Print the entries in full, word for word, but not the pictures.

[Opening Provided records section]

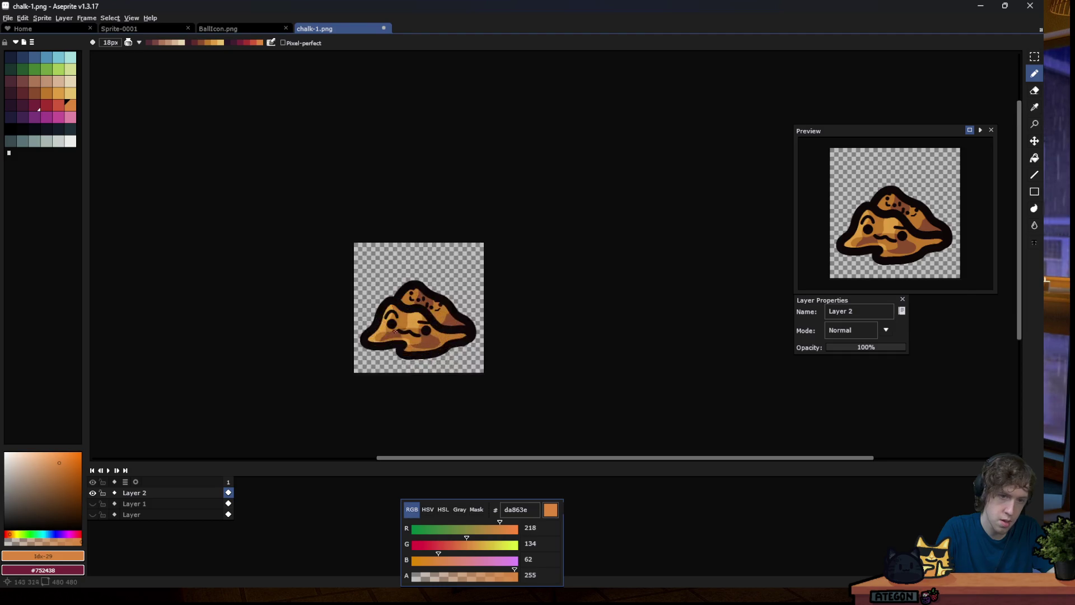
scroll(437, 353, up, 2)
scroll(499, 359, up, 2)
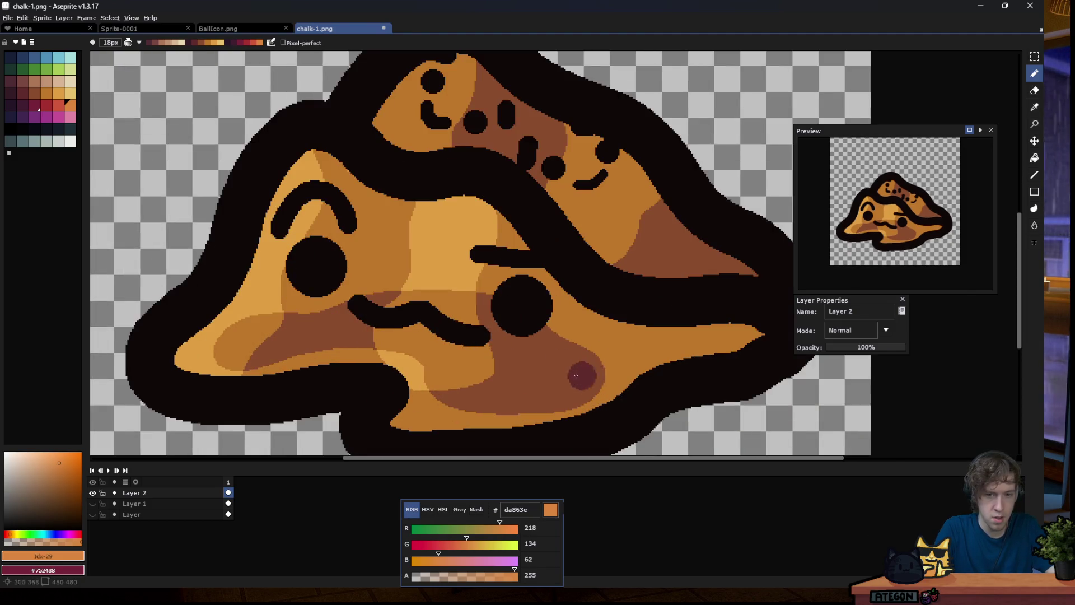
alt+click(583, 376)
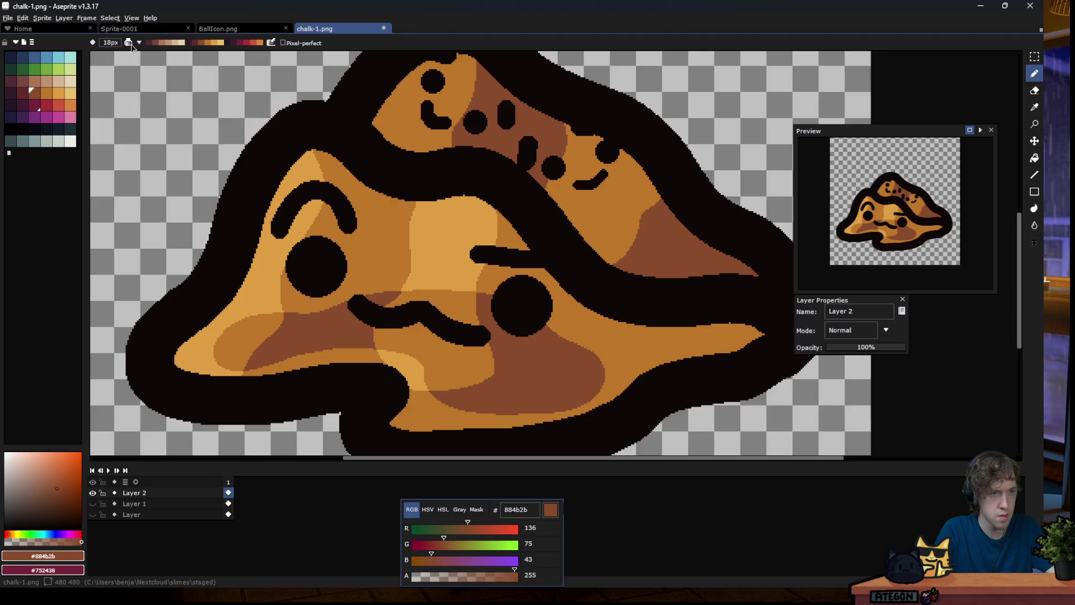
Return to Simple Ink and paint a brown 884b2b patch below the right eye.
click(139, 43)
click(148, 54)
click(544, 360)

[Closing Provided records section]

▸ **Solution to this task**
scroll(437, 353, up, 2)
scroll(499, 359, up, 2)
alt+click(583, 376)
Return to Simple Ink and paint a brown 884b2b patch below the right eye.
click(139, 43)
click(148, 54)
click(544, 360)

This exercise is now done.